Code for EMNLP-IJCNLP 2019 accepted paper "Similarity Based Auxiliary Classifier for Named Entity Recognition"

Our code is based on https://github.com/guillaumegenthial/tf_ner, a very good implemention. You can find data preprocessing instruction in their git.

To use elmo, clone https://github.com/allenai/bilm-tf.git and put it in model/NCRFSAC/. Then download pretrained elmo model and configuration from https://allennlp.org/elmo. You need to put these two files in model/NCRFSAC/weights/. (if this folder is not existed, create this folder)

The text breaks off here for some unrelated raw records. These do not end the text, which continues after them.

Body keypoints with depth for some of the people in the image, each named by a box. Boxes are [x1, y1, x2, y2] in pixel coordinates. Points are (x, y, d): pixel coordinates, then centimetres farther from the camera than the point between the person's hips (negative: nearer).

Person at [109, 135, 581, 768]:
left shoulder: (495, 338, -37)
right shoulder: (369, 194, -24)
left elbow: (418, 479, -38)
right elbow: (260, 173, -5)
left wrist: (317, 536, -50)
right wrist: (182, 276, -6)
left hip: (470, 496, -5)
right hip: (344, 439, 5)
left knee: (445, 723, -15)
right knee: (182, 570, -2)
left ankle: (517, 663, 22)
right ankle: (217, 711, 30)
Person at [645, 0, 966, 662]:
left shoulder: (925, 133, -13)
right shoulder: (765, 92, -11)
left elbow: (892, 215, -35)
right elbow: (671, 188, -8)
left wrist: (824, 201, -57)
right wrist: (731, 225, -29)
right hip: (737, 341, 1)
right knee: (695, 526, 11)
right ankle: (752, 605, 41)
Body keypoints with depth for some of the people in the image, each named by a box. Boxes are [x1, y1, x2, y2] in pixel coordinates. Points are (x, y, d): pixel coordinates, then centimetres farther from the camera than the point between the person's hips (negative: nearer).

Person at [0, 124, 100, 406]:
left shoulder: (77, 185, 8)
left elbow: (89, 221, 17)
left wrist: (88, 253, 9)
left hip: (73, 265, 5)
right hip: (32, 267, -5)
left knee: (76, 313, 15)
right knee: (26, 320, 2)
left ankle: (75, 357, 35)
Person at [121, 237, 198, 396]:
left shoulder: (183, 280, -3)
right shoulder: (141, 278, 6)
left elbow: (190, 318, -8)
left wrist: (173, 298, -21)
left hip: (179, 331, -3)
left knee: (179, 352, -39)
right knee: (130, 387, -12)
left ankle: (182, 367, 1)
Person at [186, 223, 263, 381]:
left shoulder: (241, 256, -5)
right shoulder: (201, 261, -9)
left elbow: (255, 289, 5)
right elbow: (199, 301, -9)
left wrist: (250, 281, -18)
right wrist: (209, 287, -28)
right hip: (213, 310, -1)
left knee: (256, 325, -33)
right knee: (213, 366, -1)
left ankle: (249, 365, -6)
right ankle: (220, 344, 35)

Notice that you need to apply for ontonotes 5.0 dataset. You could find preprocessing scripts online.

We recommend iobes tag scheme for conll2003 dataset and iob tag scheme for ontonotes.

The best lambda for iobes tag scheme is 0.05 and 0.5 for iob tag scheme. Also you can try other lambdas for both tag schemes, they will achieve similar results.

We think that iobes are suitable for datasets with fewer entity types, while iob is suitable for datasets with more entity types.

required: tensorflow >= 1.11(we test 1.11, 1.12)

Steps:

  1. Download glove(840B, 300d) and put it in data/conll/. Then run build_glove.py
  2. Run train_conll.sh or train_ontonotes.sh
  3. Run get_best_10.py to get 10 best checkpoint
  4. Modify results/model/checkpoint with top1 checkpoint returned by step 2(notice that we save latest 50 checkpoints, so you should choose the best one from these 50 checkpoints. Some times the second one or the third one is better than the first one)
  5. Run predict_conll.sh or predict_ontonotes.sh
  6. Run "perl conlleval < results/score/testb.preds.txt"

update 20201023: model.py: line 310: change testb to testa